Passionate Game Design

Sorcerer Unbound: Fiction Matters

Imagine for a moment that I put a blank sheet of paper and a pencil in front of you and tell you to write. Imagine that I tell you to write a paragraph. Imagine I tell you to write a paragraph about an apple. Imagine that I tell you to write a paragraph describing an apple. Imagine that I tell you to write a paragraph describing an apple that doesn’t use the words red or green.

Now, notice that each time I add something I limit what you can write in some way. Or if you don’t see it as limiting, I’m at least giving your writing some definitive shape or direction. My main point of this post is to point out that these are as much rules as telling you to roll dice and subtract the total from your stat. If you hand me a sonnet about a girl eating red cherries in the green trees you will have broken the rules.

Sorcerer has many, many rules of this nature besides its albeit powerful and central resolution mechanic and currency system. Descriptors are perhaps the most obvious example. Two things about descriptors is that they are chosen from a fixed list (not made up on the fly) and that the list be customized to give direction to the kinds of characters that are appropriate to any given vision of the game.

Consider, for example, the Will Descriptor from the book, “Belief System.” For my Gothic Fantasy setting there is no “Belief System” on my Will Descriptor list. In the source material, the late 18th Century Gothic Novel, Catholicism is a big deal. So in my custom descriptor list there is “Faith in The Church.” Also in the source material, nature vs. the will of man is a big deal. So I also have, “Paganism” as a descriptor but it’s not a Will descriptor, it’s a LORE descriptor. I will note that “Church Heresy” is also on my Lore descriptor list.
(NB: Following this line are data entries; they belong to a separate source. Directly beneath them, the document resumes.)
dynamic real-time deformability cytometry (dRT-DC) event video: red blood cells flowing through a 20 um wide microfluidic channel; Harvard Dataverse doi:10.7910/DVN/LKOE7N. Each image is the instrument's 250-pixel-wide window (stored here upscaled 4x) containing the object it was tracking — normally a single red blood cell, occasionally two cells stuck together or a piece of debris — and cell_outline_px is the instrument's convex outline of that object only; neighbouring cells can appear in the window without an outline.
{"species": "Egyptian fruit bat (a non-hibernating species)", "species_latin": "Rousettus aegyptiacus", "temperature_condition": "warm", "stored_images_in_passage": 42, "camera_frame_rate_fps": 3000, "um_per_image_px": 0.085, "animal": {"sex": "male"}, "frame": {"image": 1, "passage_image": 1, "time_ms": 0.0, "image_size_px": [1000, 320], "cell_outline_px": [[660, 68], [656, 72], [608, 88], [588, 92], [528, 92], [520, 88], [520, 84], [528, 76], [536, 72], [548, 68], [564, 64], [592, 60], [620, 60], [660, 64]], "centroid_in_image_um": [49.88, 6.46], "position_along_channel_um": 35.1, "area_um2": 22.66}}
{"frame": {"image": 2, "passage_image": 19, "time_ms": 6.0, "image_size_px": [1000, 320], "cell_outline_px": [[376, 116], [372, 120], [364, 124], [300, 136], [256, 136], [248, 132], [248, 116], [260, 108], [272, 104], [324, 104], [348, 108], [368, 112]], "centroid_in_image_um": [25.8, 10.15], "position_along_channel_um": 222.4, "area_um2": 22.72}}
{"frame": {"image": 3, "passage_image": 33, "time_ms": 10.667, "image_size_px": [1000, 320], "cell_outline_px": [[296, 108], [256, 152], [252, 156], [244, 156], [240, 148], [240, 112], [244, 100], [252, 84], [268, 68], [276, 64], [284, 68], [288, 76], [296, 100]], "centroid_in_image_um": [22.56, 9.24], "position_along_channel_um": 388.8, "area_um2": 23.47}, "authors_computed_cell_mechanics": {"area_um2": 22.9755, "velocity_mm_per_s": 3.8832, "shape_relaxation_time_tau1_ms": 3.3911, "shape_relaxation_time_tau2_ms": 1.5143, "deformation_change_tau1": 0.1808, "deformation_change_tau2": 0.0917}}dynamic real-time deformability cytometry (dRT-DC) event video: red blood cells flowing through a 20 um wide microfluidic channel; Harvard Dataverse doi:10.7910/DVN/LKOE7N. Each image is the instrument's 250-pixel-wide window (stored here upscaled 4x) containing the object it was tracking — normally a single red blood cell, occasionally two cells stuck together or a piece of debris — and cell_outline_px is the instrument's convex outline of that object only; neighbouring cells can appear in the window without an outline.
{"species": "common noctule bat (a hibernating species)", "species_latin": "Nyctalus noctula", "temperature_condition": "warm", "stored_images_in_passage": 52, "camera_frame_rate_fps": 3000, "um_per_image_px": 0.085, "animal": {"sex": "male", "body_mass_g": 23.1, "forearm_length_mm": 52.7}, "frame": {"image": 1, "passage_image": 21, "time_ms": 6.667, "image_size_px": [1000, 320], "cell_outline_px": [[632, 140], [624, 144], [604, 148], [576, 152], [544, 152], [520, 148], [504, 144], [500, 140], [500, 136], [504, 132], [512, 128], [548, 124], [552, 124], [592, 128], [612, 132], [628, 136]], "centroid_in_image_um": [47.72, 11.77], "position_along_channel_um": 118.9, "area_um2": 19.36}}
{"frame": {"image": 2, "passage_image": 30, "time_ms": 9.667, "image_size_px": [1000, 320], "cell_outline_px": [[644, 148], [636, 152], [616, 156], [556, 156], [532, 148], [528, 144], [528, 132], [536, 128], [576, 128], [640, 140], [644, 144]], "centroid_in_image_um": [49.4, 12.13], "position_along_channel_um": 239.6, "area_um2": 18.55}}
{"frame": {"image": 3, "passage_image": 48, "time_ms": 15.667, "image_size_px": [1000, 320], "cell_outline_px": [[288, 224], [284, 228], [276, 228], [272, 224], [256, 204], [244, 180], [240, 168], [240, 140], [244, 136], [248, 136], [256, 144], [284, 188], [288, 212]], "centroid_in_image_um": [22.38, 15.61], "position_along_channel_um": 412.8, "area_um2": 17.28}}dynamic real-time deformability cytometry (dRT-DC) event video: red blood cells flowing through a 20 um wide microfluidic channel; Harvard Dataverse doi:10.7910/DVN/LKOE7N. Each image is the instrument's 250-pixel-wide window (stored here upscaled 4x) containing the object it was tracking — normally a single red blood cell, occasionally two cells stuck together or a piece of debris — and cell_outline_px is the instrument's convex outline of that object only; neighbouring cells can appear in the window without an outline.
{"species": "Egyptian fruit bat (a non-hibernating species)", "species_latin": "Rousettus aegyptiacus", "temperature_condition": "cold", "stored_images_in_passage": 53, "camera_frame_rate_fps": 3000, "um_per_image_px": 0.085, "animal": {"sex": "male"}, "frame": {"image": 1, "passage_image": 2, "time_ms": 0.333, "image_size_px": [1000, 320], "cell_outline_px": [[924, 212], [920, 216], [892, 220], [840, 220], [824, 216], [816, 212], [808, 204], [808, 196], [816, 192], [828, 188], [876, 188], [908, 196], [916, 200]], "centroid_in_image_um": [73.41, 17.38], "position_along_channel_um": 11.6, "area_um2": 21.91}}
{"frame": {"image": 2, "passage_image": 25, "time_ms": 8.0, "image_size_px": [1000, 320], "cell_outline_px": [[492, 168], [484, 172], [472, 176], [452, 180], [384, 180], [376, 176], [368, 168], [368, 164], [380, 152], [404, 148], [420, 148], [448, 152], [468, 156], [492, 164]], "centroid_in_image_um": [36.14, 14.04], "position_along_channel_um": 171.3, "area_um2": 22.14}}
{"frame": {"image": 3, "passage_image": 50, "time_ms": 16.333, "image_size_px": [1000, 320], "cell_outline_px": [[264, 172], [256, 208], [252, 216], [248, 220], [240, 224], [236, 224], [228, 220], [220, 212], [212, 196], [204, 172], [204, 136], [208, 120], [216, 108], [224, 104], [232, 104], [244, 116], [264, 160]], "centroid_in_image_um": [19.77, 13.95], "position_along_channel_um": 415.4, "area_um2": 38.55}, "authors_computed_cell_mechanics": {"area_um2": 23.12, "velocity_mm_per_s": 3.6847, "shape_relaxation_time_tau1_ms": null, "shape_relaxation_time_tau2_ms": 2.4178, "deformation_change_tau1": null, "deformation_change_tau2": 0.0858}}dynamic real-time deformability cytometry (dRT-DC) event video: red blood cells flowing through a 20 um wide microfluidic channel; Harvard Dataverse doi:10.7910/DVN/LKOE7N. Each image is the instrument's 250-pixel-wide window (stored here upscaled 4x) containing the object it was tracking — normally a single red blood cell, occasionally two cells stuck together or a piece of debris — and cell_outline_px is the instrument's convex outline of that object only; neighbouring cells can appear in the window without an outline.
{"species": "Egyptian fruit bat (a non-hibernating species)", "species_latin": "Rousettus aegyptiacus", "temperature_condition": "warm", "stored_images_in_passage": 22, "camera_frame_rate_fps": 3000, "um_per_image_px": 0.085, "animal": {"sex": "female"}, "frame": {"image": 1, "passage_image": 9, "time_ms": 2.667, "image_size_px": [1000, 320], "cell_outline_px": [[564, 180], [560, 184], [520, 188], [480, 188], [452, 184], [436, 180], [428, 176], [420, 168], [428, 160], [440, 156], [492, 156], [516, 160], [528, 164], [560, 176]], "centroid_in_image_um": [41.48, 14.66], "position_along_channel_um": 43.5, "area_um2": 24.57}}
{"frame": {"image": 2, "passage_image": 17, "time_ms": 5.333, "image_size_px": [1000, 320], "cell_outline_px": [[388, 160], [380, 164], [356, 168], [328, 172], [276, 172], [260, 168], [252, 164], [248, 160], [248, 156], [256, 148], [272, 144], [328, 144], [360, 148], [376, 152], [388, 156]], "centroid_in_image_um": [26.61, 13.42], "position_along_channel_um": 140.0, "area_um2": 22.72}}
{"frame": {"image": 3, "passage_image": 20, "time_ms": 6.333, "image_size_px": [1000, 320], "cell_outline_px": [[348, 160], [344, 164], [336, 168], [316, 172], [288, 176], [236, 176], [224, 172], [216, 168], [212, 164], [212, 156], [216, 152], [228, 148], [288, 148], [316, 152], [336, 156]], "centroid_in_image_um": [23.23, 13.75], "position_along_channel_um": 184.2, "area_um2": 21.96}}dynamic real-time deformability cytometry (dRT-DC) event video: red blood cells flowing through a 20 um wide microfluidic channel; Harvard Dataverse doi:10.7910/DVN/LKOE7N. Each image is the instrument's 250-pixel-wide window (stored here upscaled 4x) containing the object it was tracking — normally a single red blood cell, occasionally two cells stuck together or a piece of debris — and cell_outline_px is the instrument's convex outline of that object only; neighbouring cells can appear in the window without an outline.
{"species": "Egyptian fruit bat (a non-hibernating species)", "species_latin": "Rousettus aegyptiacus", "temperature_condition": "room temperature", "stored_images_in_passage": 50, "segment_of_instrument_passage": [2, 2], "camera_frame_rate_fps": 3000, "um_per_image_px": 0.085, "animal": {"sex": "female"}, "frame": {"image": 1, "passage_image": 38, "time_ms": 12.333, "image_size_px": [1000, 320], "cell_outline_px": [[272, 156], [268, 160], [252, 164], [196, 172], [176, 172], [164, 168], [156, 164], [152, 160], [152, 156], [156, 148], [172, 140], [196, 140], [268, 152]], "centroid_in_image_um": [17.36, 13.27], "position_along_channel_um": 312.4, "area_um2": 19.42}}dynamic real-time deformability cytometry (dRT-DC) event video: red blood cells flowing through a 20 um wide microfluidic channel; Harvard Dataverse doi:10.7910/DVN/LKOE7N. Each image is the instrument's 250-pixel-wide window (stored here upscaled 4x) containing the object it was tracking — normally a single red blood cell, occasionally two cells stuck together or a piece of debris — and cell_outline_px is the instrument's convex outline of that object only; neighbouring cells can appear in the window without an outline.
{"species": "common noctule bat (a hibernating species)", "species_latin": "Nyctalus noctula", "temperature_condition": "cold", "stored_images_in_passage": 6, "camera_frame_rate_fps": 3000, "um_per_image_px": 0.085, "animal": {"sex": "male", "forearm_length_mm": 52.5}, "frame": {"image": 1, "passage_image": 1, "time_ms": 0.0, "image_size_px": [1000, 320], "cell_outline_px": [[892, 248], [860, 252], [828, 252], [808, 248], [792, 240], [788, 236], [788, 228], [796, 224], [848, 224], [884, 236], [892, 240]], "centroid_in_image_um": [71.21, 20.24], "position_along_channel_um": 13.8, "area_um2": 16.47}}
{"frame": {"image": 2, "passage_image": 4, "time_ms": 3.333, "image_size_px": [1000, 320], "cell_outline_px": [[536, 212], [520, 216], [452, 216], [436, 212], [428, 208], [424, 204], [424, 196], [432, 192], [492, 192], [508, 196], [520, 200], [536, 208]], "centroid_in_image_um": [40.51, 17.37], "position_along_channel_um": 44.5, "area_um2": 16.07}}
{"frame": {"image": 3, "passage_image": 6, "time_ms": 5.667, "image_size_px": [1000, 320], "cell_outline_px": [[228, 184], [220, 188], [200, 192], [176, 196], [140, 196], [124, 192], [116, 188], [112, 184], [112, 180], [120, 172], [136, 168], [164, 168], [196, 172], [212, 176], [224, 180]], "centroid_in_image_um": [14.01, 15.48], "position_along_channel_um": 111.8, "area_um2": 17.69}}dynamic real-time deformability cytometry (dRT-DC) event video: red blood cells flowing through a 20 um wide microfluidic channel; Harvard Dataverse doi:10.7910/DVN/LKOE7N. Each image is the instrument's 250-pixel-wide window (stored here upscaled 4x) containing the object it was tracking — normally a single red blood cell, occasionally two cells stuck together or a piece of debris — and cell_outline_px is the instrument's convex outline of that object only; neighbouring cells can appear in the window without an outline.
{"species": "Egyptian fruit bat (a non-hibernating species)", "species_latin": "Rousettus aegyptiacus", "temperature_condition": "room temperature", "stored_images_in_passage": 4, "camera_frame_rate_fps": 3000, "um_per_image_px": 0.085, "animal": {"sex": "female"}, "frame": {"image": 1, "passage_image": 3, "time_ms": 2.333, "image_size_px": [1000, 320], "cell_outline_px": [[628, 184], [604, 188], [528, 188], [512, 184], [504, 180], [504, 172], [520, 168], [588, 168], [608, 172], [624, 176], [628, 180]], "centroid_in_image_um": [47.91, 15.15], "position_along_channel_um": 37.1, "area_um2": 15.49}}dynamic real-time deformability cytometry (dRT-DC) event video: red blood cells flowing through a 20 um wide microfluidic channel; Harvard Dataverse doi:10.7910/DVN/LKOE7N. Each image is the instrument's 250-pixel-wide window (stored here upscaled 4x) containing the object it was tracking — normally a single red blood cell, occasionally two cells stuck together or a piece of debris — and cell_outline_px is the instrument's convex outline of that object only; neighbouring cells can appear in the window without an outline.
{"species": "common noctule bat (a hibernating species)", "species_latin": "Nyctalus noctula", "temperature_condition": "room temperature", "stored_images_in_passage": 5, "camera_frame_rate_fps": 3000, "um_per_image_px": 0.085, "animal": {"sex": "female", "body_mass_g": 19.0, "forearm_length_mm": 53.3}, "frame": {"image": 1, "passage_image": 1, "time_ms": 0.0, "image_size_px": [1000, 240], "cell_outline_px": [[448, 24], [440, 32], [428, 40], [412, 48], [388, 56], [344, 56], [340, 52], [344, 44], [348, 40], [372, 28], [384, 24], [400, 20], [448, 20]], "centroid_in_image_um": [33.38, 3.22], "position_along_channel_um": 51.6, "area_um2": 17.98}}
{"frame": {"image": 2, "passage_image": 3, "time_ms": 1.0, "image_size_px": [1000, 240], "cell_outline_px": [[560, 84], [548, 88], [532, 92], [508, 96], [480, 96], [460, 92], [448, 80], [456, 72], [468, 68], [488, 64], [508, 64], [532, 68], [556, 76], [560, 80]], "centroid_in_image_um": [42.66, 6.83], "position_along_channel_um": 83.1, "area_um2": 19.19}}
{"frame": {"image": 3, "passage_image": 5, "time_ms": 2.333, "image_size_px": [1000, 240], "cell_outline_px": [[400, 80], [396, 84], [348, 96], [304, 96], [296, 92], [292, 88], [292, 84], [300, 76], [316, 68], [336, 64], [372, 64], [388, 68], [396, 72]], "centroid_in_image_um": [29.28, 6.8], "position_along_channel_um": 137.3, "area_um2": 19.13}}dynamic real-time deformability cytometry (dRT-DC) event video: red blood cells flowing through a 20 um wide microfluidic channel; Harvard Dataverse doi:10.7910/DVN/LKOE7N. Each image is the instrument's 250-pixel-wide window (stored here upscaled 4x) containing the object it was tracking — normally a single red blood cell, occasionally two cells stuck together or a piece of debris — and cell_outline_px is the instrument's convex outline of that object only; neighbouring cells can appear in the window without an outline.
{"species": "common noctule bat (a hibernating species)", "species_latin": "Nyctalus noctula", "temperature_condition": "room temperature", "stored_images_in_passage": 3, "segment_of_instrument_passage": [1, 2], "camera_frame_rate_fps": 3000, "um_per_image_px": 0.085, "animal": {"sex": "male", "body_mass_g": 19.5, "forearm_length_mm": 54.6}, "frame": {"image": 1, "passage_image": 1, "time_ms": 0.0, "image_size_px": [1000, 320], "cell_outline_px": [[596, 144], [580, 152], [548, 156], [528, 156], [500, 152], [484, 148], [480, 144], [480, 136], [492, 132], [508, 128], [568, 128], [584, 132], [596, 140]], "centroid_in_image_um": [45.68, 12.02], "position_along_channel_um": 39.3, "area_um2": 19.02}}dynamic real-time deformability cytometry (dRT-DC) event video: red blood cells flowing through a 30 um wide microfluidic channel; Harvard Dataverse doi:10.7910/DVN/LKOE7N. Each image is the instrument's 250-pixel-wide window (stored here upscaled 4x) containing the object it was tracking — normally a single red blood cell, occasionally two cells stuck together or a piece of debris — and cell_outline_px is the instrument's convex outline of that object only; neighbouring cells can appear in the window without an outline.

I’m willing to discuss why one is a Will descriptor and the other is a Lore descriptor, if you’re curious, but I’d prefer to do so in another thread. But let me say that I have given it serious thought and it’s intentional on my part. It is by design. It is a rule for my Gothic Fantasy incarnation of Sorcerer.

Another example of what I’m talking about in Sorcerer is a Demon’s Desire and Need. These are not merely, “guidelines” for the Demon’s “personality.” Unlike descriptors, which are not character behavior limiting, Desire and Need are demon behavior limiting. Like the paragraph describing the apple without using red or green, Desire and Need limit what a GM can have a Demon do.

The GM should not just wave off a Demon’s Need simply because he feels it’s not appropriate right now. That’s breaking the rules. If the situation dictates the Demon goes into Need, it goes into Need period. The GM should not have the Demon act counter to its Desire just because he feels like it. There’s a reason ordering a demon to do something counter to its Desire incurs a huge die penalty.

Now, I will grant that there is no objective timer for when a Demon goes into Need (although see the rules about Ability usage and Stamina). Identifying the situational context for proper application of the Desire and Need rules is a skill that takes practice and requires cultivation. However, I would like to assert that cultivating this skill is really no different than learning how to identify a conflict and reaching for the dice when one is spotted. For what it’s worth, applying Desire and Need appropriately is probably one of my weakest skills as a Sorcerer GM.

Everything I’m describing applies in full to all of chapter four of the core book. Chapter four gives people, including myself, a weird feeling the first time you read it because it appears out of place. It comes between character/demon creation and the rest of the mechanical rules of the game. This is because those of us familiar with other RPG texts are used to the material in chapter 4 being “suggestions” or “advice” and thus at the END of the book.

Chapter four is not “advice” it’s more rules. Chapter four provides the framework that gives everything in the follow chapters meaning. Games of Sorcerer that don’t work out can often be tracked back to a failure on the groups part to do something described in chapter four.

Example Complaint: Sorcery seemed ridiculously hard and not very useful.
Likely Cause: Failure to define the Sorcery Technicality. What’s that? It’s in chapter four and basically comes down to defining the look and feel of sorcery as well as defining exactly what can be accomplished with Lore. Without a Sorcery Technicality there is no context for earning bonus dice or roll over victories for rituals. There is no direction for how demons move and behave. Lore becomes a fairly useless and meaningless score.

Sorcerer, the game, is a much much broader thing than just its resolution system. It is a very specific narrative structure and framework all of which is outlined in the core book. Ron selected these narrative components very carefully by design. They are not just color, suggestions, advice or guidelines. They are rules. The game will not work if you do not apply them correctly.